Aufklärungspflicht: Alternative zum Implantat

Rechtstipp. Das Oberlandesgericht Frankfurt am Main hat in einer aktuellen Entscheidung die bisherige Linie zu den Aufklärungspflichten zu Behandlungsalternativen bestätigt (Urt. v. 11.01.2019, Az.: 8 U 8/18).

Der Fall

Die Patientin war bei der beklagten Zahnarztpraxis über mehrere Jahre in zahnärztlicher Behandlung gewesen. Die Erstvorstellung erfolgte im April 2012, dabei wurde der Wurzelrest des unter einer Krone abgefaulten Zahns 14 sowie der von starker Parodontitis gekennzeichnete Zahn 15 extrahiert. Bei der Wiedervorstellung einen Monat später wurden eine Sanierungsbedürftigkeit des gesamten Oberkiefers festgestellt und zunächst eine Parodontitisbehandlung vorgenommen und die Planung und Vorbereitung einer OK-Prothese begonnen. Im November 2012 teilte die Klägerin mit, dass Zahn 13 alio loco entfernt worden war und die Versorgung neu geplant wurde. Darauf wurde im Mai 2013 ein Implantat regio 13 eingesetzt, das neben den Zähnen 21 bis 23 als Pfeiler einer inzwischen hergestellten gaumenfreien Teleskopprothese diente. Dabei wurden anderenorts eingebrachte Stifte regio 21 bis 23 belassen. Die Zähne lockerten sich in der Folge, und Zahn 23 musste wegen Aufweichung und Kariesbefall schließlich entfernt werden.

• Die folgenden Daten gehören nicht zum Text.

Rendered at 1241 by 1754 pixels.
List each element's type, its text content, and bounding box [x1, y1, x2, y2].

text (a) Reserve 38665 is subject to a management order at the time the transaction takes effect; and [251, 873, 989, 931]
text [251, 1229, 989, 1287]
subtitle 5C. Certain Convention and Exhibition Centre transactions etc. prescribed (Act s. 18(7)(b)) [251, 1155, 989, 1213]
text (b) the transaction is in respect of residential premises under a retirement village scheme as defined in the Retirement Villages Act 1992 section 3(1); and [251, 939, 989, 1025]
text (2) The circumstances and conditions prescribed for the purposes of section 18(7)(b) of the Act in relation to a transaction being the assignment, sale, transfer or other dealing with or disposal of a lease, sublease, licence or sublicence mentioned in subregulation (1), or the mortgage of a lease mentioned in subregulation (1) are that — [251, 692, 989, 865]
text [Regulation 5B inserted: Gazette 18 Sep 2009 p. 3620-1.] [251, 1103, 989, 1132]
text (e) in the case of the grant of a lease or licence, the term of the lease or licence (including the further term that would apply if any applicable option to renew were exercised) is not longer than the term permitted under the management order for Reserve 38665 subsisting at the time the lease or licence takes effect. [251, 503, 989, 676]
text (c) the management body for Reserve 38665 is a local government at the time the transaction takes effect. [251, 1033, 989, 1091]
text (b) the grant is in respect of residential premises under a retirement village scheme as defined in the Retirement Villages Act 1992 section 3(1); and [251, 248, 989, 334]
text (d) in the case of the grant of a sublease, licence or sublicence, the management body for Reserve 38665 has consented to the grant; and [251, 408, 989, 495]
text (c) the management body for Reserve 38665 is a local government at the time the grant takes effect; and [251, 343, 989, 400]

Die Patientin hatte unter anderem behauptet, dass sie nicht darüber informiert worden sei, dass eine Abstützung der Versorgung über zwei Implantate stabiler sei, womit sie nicht über gleich- beziehungsweise besserwertige Behandlungsalternativen aufgeklärt worden sei. Im Übrigen sei sie nicht ausreichend über die Gefahren der gewählten Versorgung informiert worden. Das Landgericht wies die Klage ab, die Aufklärung sei durch die beklagte Praxis nachgewiesen.

Die Entscheidung

Diese Entscheidung bestätigte das Oberlandesgericht. Es führt aus, dass für die Durchführung mehrerer Aufklärungsgespräche ab November 2012 durch die ausführliche Dokumentation mehrerer längerer Unterredungen mit der Klägerin „einiger Beweis“ erbracht worden sei. Insofern seien die Angaben der als Zeugin vernommenen behandelnden Zahnärztin glaubhaft, die eine Alternativ- und Risikoaufklärung anhand der Dokumentation geschildert, sich allerdings an das konkrete Gespräch mit der Klägerin nicht mehr erinnert hatte. Dass die Klägerin schon ausweislich der Dokumentation und auch nach den Angaben der behandelnden Zahnärztin bei einem Termin rund sechs Wochen vor der Insertion des Implantats nicht erneut aufgeklärt worden sei, sei unschädlich. Da ausreichende Aufklärungsgespräche im Herbst 2012 und Frühjahr 2013 bewiesen seien, sei die Klägerin ausreichend informiert gewesen. Eine (nochmalige) Aufklärung im März oder Mai 2013 sei dem gegenüber nicht erforderlich gewesen.

Dokumentation bei Aufklärung

Das Urteil zeigt einmal mehr, wie bedeutsam die umfängliche Dokumentation von Aufklärungsgesprächen im Haftungsfall ist. Darüber hinaus bestätigt es die von der Rechtsprechung bis zum Patientenrechtegesetz (PatRG) 2013 vorgegebene Linie, dass an den Beweis der Aufklärung keine „übertriebenen Anforderungen“ gestellt, insbesondere keine Erinnerung an ein konkretes, Jahre zurückliegendes Aufklärungsgespräch verlangt werden dürfe. Es stand im Zusammenhang mit dem PatRG hier durchaus eine Verschärfung zulasten des (Zahn-)Arztes im Raum, die sich bisher in der Anwendungspraxis aber nicht realisiert hat. Des Weiteren hält das Urteil an der hergebrachten Linie fest, dass nach einmal erfolgter Aufklärung der Patient auch bei längeren Behandlungspausen als informiert gelten kann und nicht erneut aufgeklärt werden muss, sofern sich der Zahnstatus oder die sonstigen Gegebenheiten nicht geändert haben.